▸ **PROBLEM 1**
Answer these questions using the sermon on Luke 13, one line per answer, marked like the questions:
(a) Which Bible passages does the sermon name as its lesson?
(b) Who got the writer and the roommate out of the burning fraternity house?
(c) On which body of water were the writer and the writer's dad on the day the Edmund Fitzgerald sank?
▸ **PROBLEM 2**
Resume the sermon on Luke 13 from its last sentence, in the same voice.

▸ **EXTRACT TO READ**
BEGIN

The thoughts and writings of a second career ELCA Lutheran pastor starting his second call in Oklahoma.
Formerly an inner-city recreation director and a high school football coach.
My thoughts are my own and do not reflect those of important people or organizations.
Here is the text from my sermon on March 12, 2017. The lesson is Luke 13:1-9, 31-35.
Last Monday was a day of remembrance for me.
Thirty-two years ago, on that day, on March 6th, I
had a cold. I know this because my cold caused me to sleep in my room at the
fraternity house I was living in at Alma College. Normally, I would have slept
in the unheated attic, along with most of my fraternity brothers. The attic
would be whatever temperature it was outside, and we would see who could stay
up there and endure the cold.
We were in college, but that doesn’t mean we were smart.
I had a cold that day, so I slept in my room, along with my
roommate. Around 7 am, we heard someone’s alarm clock going off. We assumed
that someone got up early, or had hit snooze and had gone to take a shower, and
we complained about their insensitivity.
Then our door was broken down. It wasn’t someone’s alarm clock.
It was a smoke detector. The house was on fire, and we were oblivious to it,
until someone realized we hadn’t gotten out of the house. If I had been in the
attic, I would have gotten out minutes earlier, when most everyone else was
awoken by the smoke detectors. Instead, Pat Byrne broke down our door to get us out.
Actually, he didn’t break the door. Ours was one of the room that still had a
wall standing, and we went back into the wreckage days later. He snapped the
deadbolt in half.
If you are ever the last ones to get out of a burning house, it
is good to have an all conference defensive end come to get you. Fortunately,
everyone survived the fire; only two people had minor injuries.
I’ve also survived two car accidents in which both vehicles,
mine and the other car, were totaled. I’ve been hit by cars twice when I was
growing up. I almost fell off of a cabin cruiser into Lake Huron, and held onto
the hand rail long enough for others to pull me back on board. My dad and I
were on Saginaw Bay the day that the Edmund Fitzgerald sank, the storm caused
us to take hours to get back to shore. Only years later, I found out how scared
my dad was that we wouldn’t make it.
I know I’m on bonus time. Anyone of these incidents, and
probably more I haven’t realized, could have ended my life.
In the first part of today’s lesson, Jesus is asked about a
tragedy that had happened. For some reason, Pontius Pilate took the blood of
some people from Galilee and mixed it with the blood of animals they had
sacrificed. Jesus also mentions a recent incident about eighteen people dying
from a tower collapsing in Siloam. Jesus assumes the crowd wants to know if
these people had sinned, and that their deaths were punishment for their sins.

END

▸ **SUPPLIED MATERIAL**
BEGIN

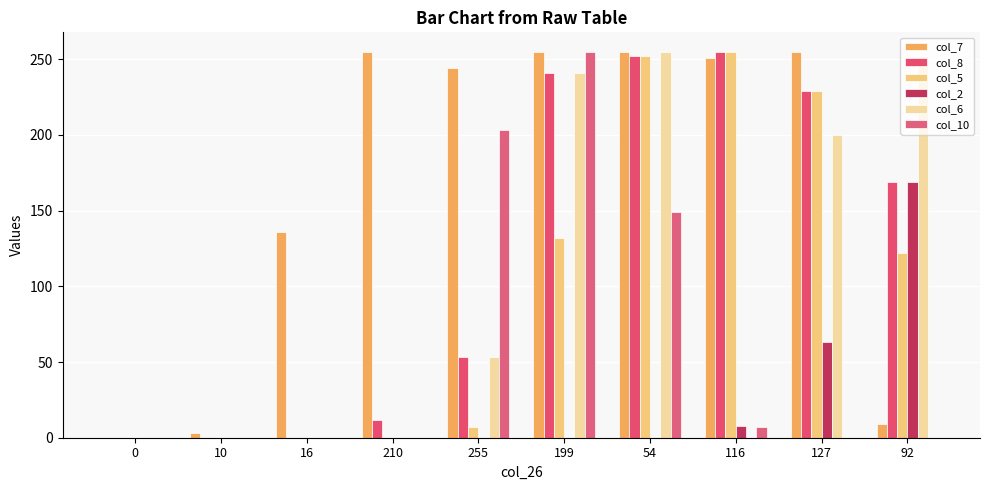

What are all the series names shown in the legend?

col_7, col_8, col_5, col_2, col_6, col_10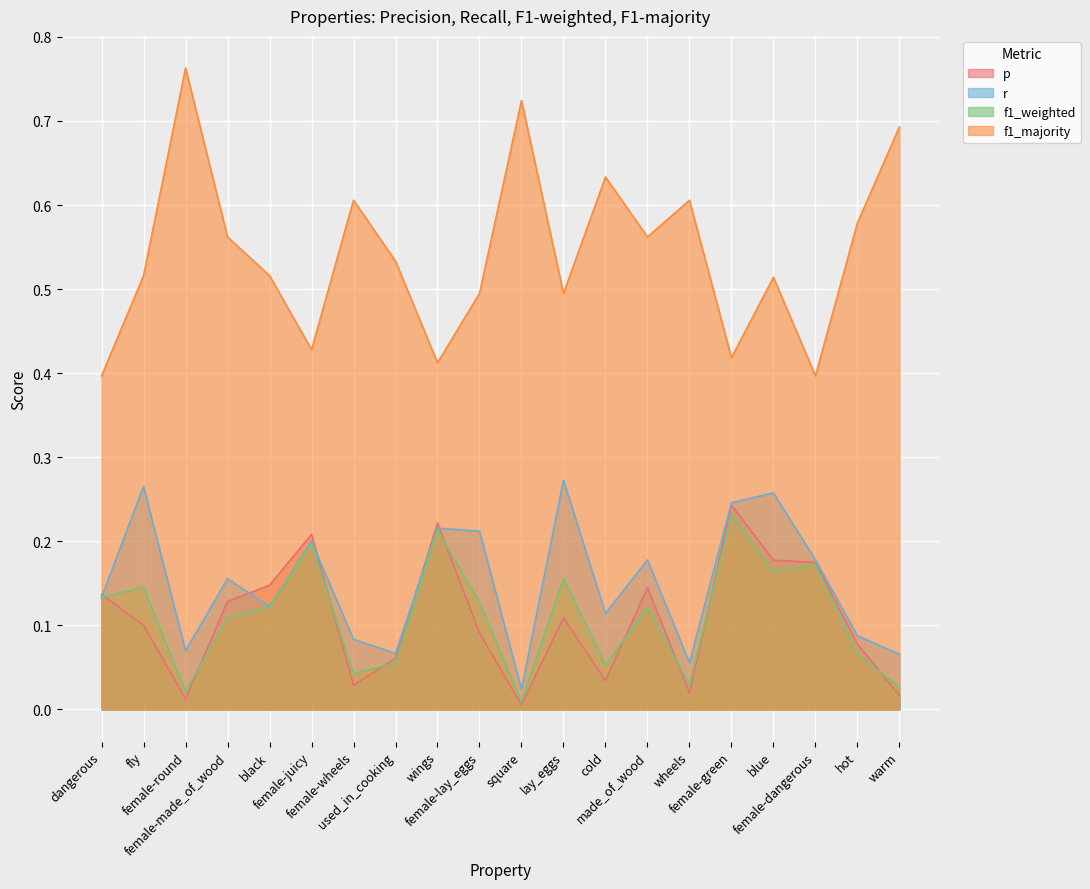

At which label is r closest to 0?

square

END

▸ **EXERCISE ANSWER 1**
(a) Luke 13:1-9, 31-35.
(b) Pat Byrne.
(c) Saginaw Bay.

▸ **EXERCISE ANSWER 2**
He tells them the victims of these incidents were not terrible sinners, but
unless those that he is speaking to repent, they too will die.
When a tragedy occurs, there tend to be three schools of
thought. One, they got what they deserved. Two, God is punishing us for
something. Three, God let this happen to undeserving people. It’s their fault.
It’s somebody’s fault. It’s God’s fault.
Think about a tragedy, any recent tragedy. Lord knows, there is
a wide selection to choose from.
In the aftermath of the disaster, someone will blame the
victims. They shouldn’t have been there. They shouldn’t have done whatever they
will say God is trying to get us to change our course, to call us to repent, by
showing us what could happen if we do not repent, and continue in whatever
sinful behavior this person thinks we are persisting in.
Or others will wonder where God was in this tragedy, and why
God didn’t stop it from happening. This theory becomes more prevalent the
closer to home the tragedy strikes, and the closer connection one has to those
who are effected by the tragedy. Because, if we know those involved, we are
pretty sure they didn’t deserve it, so it is either that God did it, or God
didn’t stop it.
I would like to propose another option.
People die. Things break. Nature is uncontrolled.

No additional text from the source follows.